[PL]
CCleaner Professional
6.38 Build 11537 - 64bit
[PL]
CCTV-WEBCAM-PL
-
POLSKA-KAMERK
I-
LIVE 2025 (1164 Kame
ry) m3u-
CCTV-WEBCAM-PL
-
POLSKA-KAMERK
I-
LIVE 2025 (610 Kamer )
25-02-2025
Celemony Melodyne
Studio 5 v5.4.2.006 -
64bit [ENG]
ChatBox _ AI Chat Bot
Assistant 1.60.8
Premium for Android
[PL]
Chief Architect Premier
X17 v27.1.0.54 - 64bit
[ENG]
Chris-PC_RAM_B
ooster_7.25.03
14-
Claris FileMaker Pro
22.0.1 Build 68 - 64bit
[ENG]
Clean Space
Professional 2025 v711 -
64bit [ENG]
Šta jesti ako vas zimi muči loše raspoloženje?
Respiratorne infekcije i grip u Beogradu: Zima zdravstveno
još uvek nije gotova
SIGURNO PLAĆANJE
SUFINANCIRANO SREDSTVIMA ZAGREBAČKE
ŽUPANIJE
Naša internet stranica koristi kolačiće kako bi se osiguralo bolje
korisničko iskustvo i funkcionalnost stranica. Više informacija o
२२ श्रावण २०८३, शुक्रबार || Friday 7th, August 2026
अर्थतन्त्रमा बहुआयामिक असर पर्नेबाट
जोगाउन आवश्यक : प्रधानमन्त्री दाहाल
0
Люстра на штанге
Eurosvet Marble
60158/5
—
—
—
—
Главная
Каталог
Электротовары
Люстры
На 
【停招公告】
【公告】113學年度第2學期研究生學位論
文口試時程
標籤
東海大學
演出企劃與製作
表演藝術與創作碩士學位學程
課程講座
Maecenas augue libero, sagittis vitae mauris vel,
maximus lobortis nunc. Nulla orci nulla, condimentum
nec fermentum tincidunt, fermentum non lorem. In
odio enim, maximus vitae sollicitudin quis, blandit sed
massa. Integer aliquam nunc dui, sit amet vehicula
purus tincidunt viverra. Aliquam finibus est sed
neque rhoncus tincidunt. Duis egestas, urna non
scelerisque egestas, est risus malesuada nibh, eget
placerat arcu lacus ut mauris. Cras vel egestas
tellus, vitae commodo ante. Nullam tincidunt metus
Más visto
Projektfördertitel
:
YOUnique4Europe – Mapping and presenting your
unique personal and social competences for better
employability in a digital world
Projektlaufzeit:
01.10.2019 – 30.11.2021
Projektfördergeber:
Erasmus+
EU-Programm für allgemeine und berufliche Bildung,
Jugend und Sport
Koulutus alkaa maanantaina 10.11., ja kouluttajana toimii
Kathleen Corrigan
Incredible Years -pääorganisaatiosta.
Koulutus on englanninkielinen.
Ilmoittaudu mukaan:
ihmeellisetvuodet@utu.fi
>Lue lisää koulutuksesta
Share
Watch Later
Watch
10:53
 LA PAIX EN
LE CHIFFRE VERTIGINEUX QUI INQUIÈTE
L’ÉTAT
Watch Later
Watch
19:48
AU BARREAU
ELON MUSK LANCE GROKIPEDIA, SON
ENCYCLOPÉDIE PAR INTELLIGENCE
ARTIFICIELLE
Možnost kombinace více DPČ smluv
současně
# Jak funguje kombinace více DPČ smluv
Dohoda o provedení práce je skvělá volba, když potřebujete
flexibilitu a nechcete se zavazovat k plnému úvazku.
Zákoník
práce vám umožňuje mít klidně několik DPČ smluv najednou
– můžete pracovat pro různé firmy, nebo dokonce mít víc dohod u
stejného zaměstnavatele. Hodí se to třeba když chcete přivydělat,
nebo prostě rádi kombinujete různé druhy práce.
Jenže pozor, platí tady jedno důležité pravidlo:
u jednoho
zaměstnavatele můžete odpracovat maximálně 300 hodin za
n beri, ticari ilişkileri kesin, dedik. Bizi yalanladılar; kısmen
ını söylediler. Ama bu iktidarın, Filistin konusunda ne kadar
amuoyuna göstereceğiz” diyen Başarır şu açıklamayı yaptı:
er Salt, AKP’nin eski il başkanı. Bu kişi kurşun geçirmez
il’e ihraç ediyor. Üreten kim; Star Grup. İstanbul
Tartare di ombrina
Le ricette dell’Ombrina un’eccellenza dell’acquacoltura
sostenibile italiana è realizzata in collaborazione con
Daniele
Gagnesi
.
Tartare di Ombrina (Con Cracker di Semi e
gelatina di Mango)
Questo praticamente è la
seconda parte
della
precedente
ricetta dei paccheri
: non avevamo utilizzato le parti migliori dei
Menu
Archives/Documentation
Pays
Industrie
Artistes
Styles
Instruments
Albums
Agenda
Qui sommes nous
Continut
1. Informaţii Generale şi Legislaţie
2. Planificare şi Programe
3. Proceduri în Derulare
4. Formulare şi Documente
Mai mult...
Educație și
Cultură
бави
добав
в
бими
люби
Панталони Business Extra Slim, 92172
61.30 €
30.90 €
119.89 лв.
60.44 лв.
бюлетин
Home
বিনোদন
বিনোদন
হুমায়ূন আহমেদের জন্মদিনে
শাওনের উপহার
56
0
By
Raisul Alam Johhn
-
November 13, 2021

▸ **The task**: The answer must be an exact reproduction of all the records.

▸ **Written answer**:
[PL]
CCleaner Professional
6.38 Build 11537 - 64bit
[PL]
CCTV-WEBCAM-PL
-
POLSKA-KAMERK
I-
LIVE 2025 (1164 Kame
ry) m3u-
CCTV-WEBCAM-PL
-
POLSKA-KAMERK
I-
LIVE 2025 (610 Kamer )
25-02-2025
Celemony Melodyne
Studio 5 v5.4.2.006 -
64bit [ENG]
ChatBox _ AI Chat Bot
Assistant 1.60.8
Premium for Android
[PL]
Chief Architect Premier
X17 v27.1.0.54 - 64bit
[ENG]
Chris-PC_RAM_B
ooster_7.25.03
14-
Claris FileMaker Pro
22.0.1 Build 68 - 64bit
[ENG]
Clean Space
Professional 2025 v711 -
64bit [ENG]
Šta jesti ako vas zimi muči loše raspoloženje?
Respiratorne infekcije i grip u Beogradu: Zima zdravstveno
još uvek nije gotova
SIGURNO PLAĆANJE
SUFINANCIRANO SREDSTVIMA ZAGREBAČKE
ŽUPANIJE
Naša internet stranica koristi kolačiće kako bi se osiguralo bolje
korisničko iskustvo i funkcionalnost stranica. Više informacija o
२२ श्रावण २०८३, शुक्रबार || Friday 7th, August 2026
अर्थतन्त्रमा बहुआयामिक असर पर्नेबाट
जोगाउन आवश्यक : प्रधानमन्त्री दाहाल
0
Люстра на штанге
Eurosvet Marble
60158/5
—
—
—
—
Главная
Каталог
Электротовары
Люстры
На 
【停招公告】
【公告】113學年度第2學期研究生學位論
文口試時程
標籤
東海大學
演出企劃與製作
表演藝術與創作碩士學位學程
課程講座
Maecenas augue libero, sagittis vitae mauris vel,
maximus lobortis nunc. Nulla orci nulla, condimentum
nec fermentum tincidunt, fermentum non lorem. In
odio enim, maximus vitae sollicitudin quis, blandit sed
massa. Integer aliquam nunc dui, sit amet vehicula
purus tincidunt viverra. Aliquam finibus est sed
neque rhoncus tincidunt. Duis egestas, urna non
scelerisque egestas, est risus malesuada nibh, eget
placerat arcu lacus ut mauris. Cras vel egestas
tellus, vitae commodo ante. Nullam tincidunt metus
Más visto
Projektfördertitel
:
YOUnique4Europe – Mapping and presenting your
unique personal and social competences for better
employability in a digital world
Projektlaufzeit:
01.10.2019 – 30.11.2021
Projektfördergeber:
Erasmus+
EU-Programm für allgemeine und berufliche Bildung,
Jugend und Sport
Koulutus alkaa maanantaina 10.11., ja kouluttajana toimii
Kathleen Corrigan
Incredible Years -pääorganisaatiosta.
Koulutus on englanninkielinen.
Ilmoittaudu mukaan:
ihmeellisetvuodet@utu.fi
>Lue lisää koulutuksesta
Share
Watch Later
Watch
10:53
 LA PAIX EN
LE CHIFFRE VERTIGINEUX QUI INQUIÈTE
L’ÉTAT
Watch Later
Watch
19:48
AU BARREAU
ELON MUSK LANCE GROKIPEDIA, SON
ENCYCLOPÉDIE PAR INTELLIGENCE
ARTIFICIELLE
Možnost kombinace více DPČ smluv
současně
# Jak funguje kombinace více DPČ smluv
Dohoda o provedení práce je skvělá volba, když potřebujete
flexibilitu a nechcete se zavazovat k plnému úvazku.
Zákoník
práce vám umožňuje mít klidně několik DPČ smluv najednou
– můžete pracovat pro různé firmy, nebo dokonce mít víc dohod u
stejného zaměstnavatele. Hodí se to třeba když chcete přivydělat,
nebo prostě rádi kombinujete různé druhy práce.
Jenže pozor, platí tady jedno důležité pravidlo:
u jednoho
zaměstnavatele můžete odpracovat maximálně 300 hodin za
n beri, ticari ilişkileri kesin, dedik. Bizi yalanladılar; kısmen
ını söylediler. Ama bu iktidarın, Filistin konusunda ne kadar
amuoyuna göstereceğiz” diyen Başarır şu açıklamayı yaptı:
er Salt, AKP’nin eski il başkanı. Bu kişi kurşun geçirmez
il’e ihraç ediyor. Üreten kim; Star Grup. İstanbul
Tartare di ombrina
Le ricette dell’Ombrina un’eccellenza dell’acquacoltura
sostenibile italiana è realizzata in collaborazione con
Daniele
Gagnesi
.
Tartare di Ombrina (Con Cracker di Semi e
gelatina di Mango)
Questo praticamente è la
seconda parte
della
precedente
ricetta dei paccheri
: non avevamo utilizzato le parti migliori dei
Menu
Archives/Documentation
Pays
Industrie
Artistes
Styles
Instruments
Albums
Agenda
Qui sommes nous
Continut
1. Informaţii Generale şi Legislaţie
2. Planificare şi Programe
3. Proceduri în Derulare
4. Formulare şi Documente
Mai mult...
Educație și
Cultură
бави
добав
в
бими
люби
Панталони Business Extra Slim, 92172
61.30 €
30.90 €
119.89 лв.
60.44 лв.
бюлетин
Home
বিনোদন
বিনোদন
হুমায়ূন আহমেদের জন্মদিনে
শাওনের উপহার
56
0
By
Raisul Alam Johhn
-
November 13, 2021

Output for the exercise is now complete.